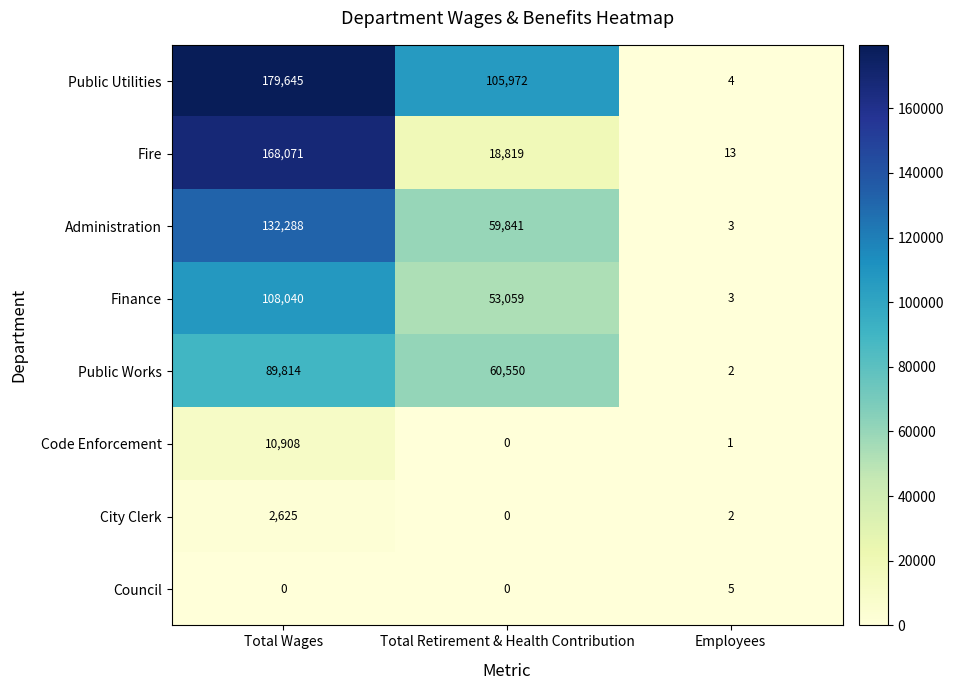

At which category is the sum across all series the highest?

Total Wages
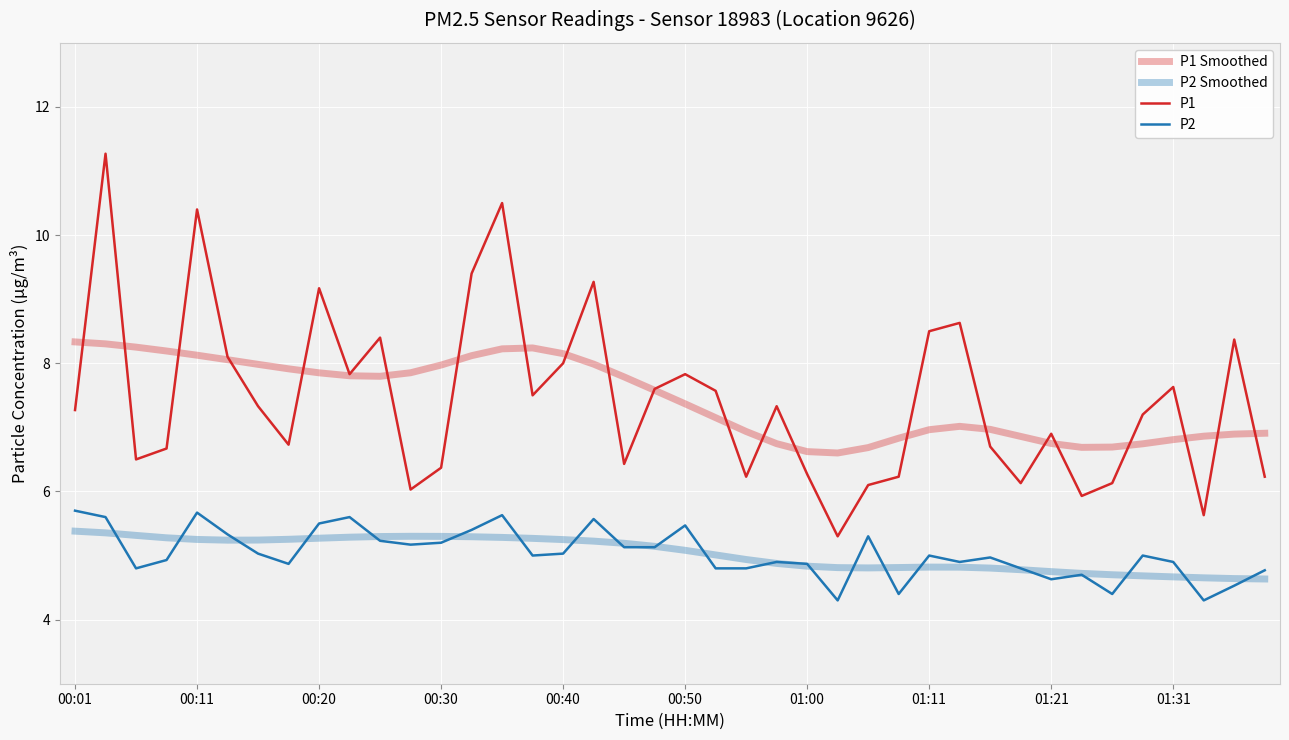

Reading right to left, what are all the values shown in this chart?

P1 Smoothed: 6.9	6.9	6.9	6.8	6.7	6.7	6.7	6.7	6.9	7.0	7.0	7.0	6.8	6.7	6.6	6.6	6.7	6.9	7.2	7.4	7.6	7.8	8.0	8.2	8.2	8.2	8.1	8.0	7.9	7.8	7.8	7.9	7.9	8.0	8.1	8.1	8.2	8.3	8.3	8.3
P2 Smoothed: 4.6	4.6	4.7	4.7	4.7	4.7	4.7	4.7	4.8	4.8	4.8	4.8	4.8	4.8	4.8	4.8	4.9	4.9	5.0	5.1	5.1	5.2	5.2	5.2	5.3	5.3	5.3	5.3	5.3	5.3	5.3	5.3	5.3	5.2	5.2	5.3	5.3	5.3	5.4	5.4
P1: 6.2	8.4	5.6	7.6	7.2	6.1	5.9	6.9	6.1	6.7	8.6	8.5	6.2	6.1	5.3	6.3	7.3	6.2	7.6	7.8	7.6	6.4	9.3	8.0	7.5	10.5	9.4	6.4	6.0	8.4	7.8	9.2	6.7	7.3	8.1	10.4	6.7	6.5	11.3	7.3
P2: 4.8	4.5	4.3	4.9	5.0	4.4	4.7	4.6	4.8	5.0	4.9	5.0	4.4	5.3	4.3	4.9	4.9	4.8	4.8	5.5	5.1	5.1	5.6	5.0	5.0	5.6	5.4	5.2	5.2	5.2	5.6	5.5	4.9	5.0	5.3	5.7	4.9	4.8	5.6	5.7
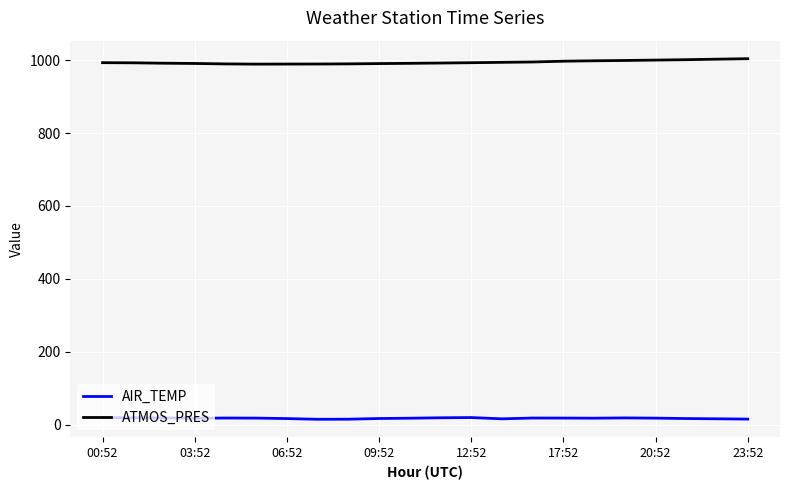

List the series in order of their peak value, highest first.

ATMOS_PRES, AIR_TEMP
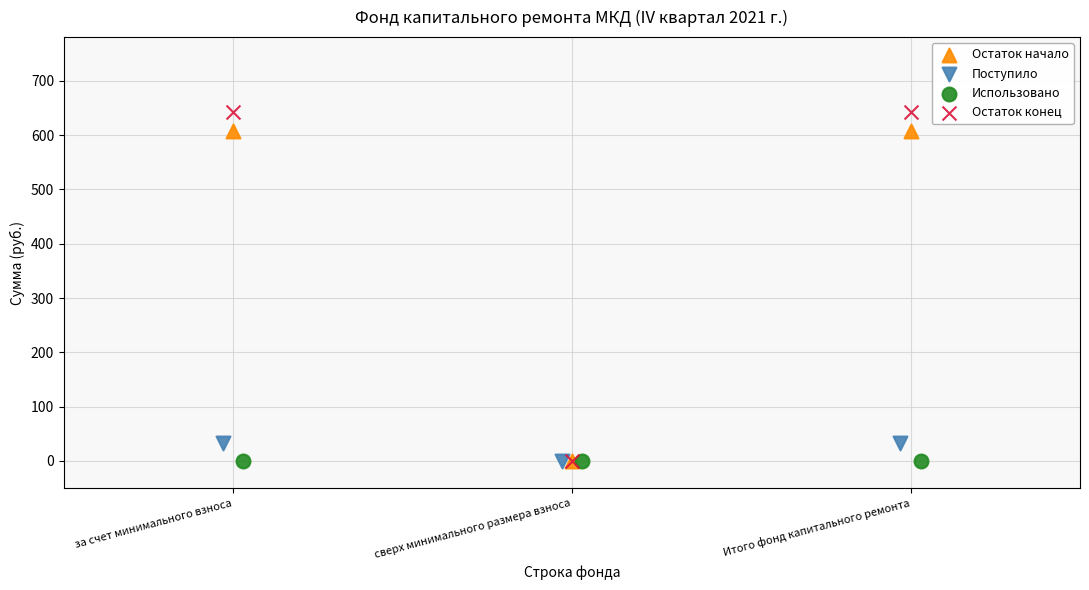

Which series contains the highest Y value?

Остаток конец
* * *
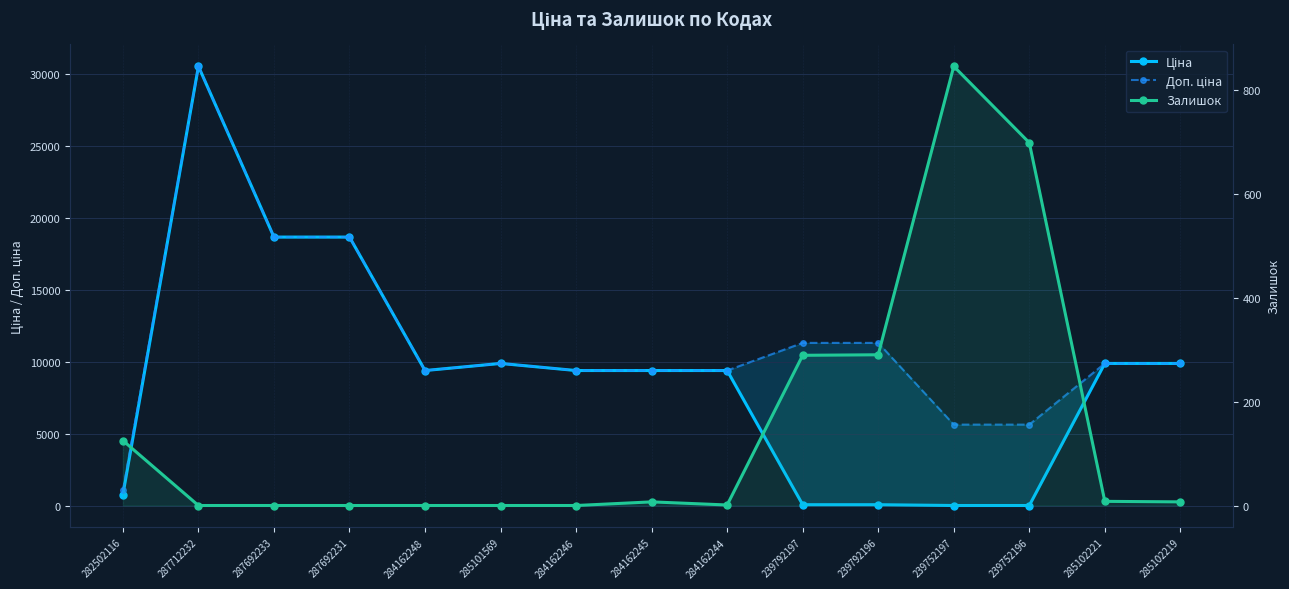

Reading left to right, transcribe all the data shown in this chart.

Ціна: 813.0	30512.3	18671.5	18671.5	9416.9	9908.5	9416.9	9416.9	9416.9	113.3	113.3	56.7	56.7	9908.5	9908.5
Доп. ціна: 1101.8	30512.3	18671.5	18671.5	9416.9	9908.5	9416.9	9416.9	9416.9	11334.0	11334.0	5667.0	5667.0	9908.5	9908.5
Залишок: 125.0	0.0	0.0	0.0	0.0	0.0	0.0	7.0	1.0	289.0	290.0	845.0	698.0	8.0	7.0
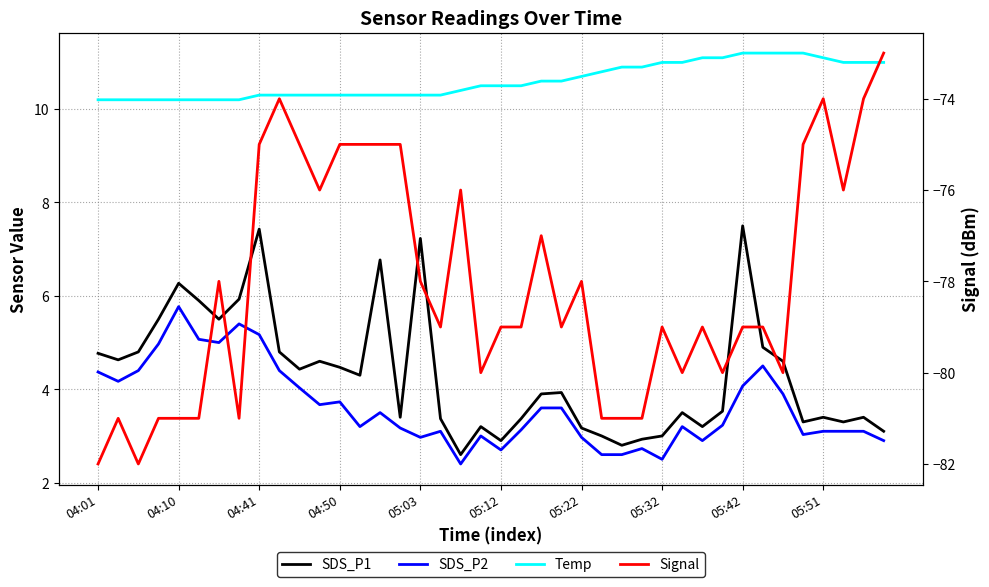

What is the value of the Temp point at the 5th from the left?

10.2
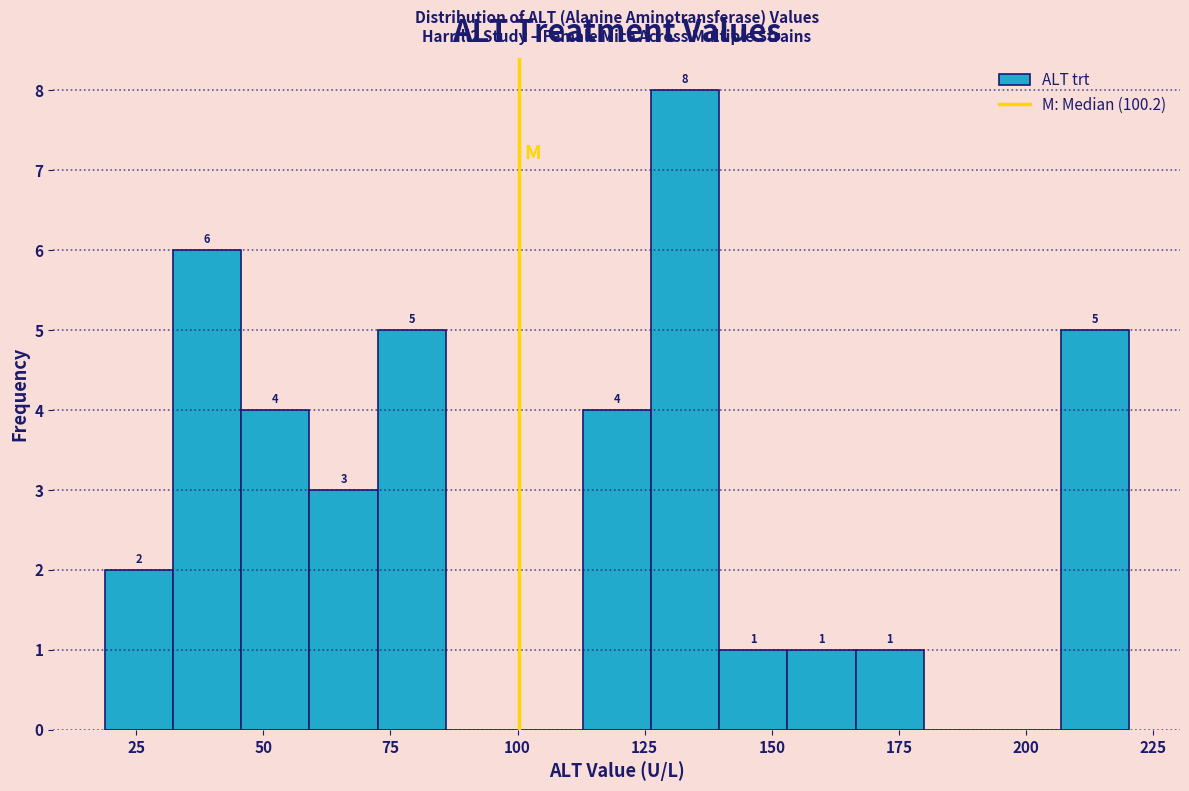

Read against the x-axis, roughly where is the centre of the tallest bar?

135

→ The problem
Reproduce verbatim the part of the records that opens with the line containing "List the series" and closes with the line containing "Which series contains the highest Y value?", both of those lines included. Leave the pictures out of your answer.

→ Output of the task
List the series in order of their peak value, highest first.

ATMOS_PRES, AIR_TEMP

Which series contains the highest Y value?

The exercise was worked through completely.